Safety of Drugs during Pregnancy and Breastfeeding in Cystic Fibrosis Patients
Author(s) -
Alice Panchaud,
Ermindo R. Di Paolo,
Angela Koutsokera,
Ursula Winterfeld,
Etienne Weisskopf,
David Baud,
Alain Sauty,
Chantal Csajka
Publication year - 2016
Publication title -
respiration
Language(s) - English
Resource type - Journals
SCImago Journal Rank - 1.264
H-Index - 81
eISSN - 1423-0356
pISSN - 0025-7931
DOI - 10.1159/000444088
Subject(s) - medicine , cystic fibrosis , pregnancy , breastfeeding , lactation , obstetrics , intensive care medicine , breast feeding , pediatrics , genetics , biology
Health management of cystic fibrosis (CF) patients should be maximized during pregnancy and breastfeeding because of its significant impact on the maternal and newborn outcomes. Thus, numerous drugs will have to be continued during pregnancy and lactation.
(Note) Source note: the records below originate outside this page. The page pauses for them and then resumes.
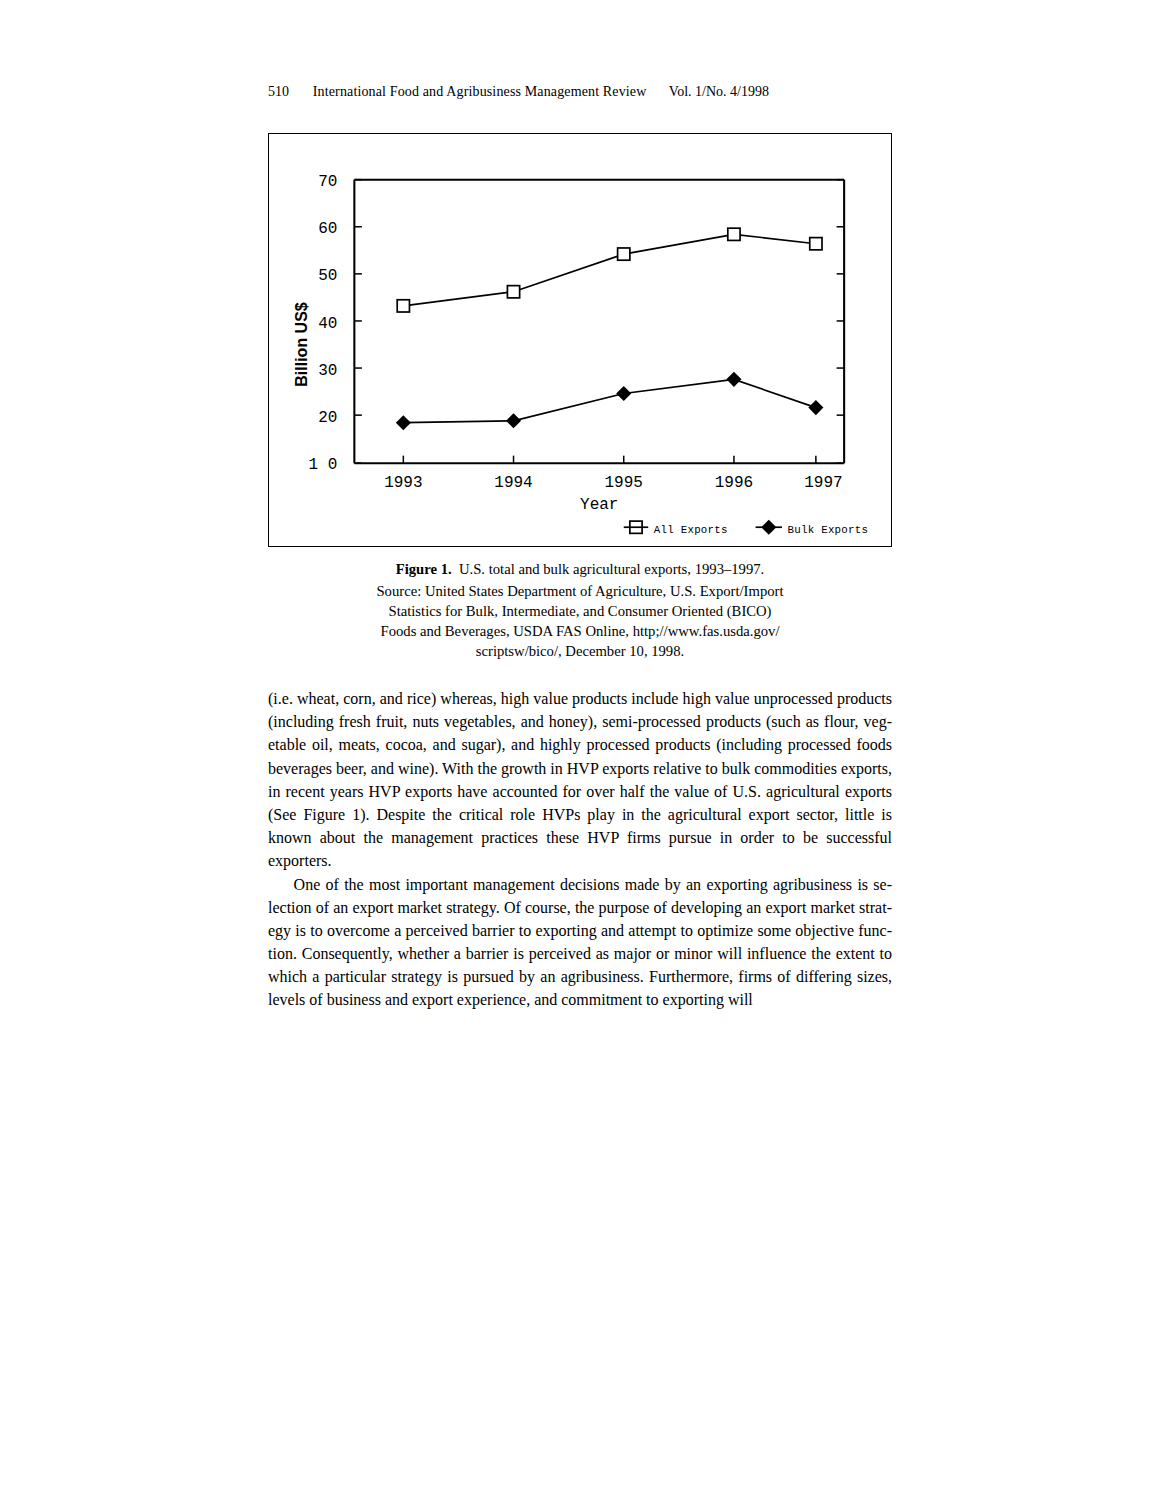510 International Food and Agribusiness Management Review Vol. 1/No. 4/1998
U.S. total and bulk agricultural exports, 1993–1997 All exports rise from about 43 billion in 1993 to about 60 billion in 1996, then fall to about 57 billion in 1997. Bulk exports rise from about 18.5 billion in 1993 to about 29 billion in 1996, then fall to about 23 billion in 1997. 70 60 50 40 30 20 1 0 Billion US$ 1993 1994 1995 1996 1997 Year All Exports Bulk Exports
Figure 1. U.S. total and bulk agricultural exports, 1993–1997. Source: United States Department of Agriculture, U.S. Export/Import
Statistics for Bulk, Intermediate, and Consumer Oriented (BICO)
Foods and Beverages, USDA FAS Online, http;//www.fas.usda.gov/
scriptsw/bico/, December 10, 1998.
(i.e. wheat, corn, and rice) whereas, high value products include high value unprocessed products (including fresh fruit, nuts vegetables, and honey), semi-processed products (such as flour, vegetable oil, meats, cocoa, and sugar), and highly processed products (including processed foods beverages beer, and wine). With the growth in HVP exports relative to bulk commodities exports, in recent years HVP exports have accounted for over half the value of U.S. agricultural exports (See Figure 1). Despite the critical role HVPs play in the agricultural export sector, little is known about the management practices these HVP firms pursue in order to be successful exporters.
One of the most important management decisions made by an exporting agribusiness is selection of an export market strategy. Of course, the purpose of developing an export market strategy is to overcome a perceived barrier to exporting and attempt to optimize some objective function. Consequently, whether a barrier is perceived as major or minor will influence the extent to which a particular strategy is pursued by an agribusiness. Furthermore, firms of differing sizes, levels of business and export experience, and commitment to exporting will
Most of the drugs representing CF treatment lines cross the placenta or are excreted into human milk. Research addressing the risks and benefits of drugs used in CF patients during pregnancy and lactation is often incomplete or challenged by limited methodology, which often leads to conflicting or inconclusive results. Yet, potential treatment benefits for CF pregnant patients most often outbalance potential risks for the unborn child.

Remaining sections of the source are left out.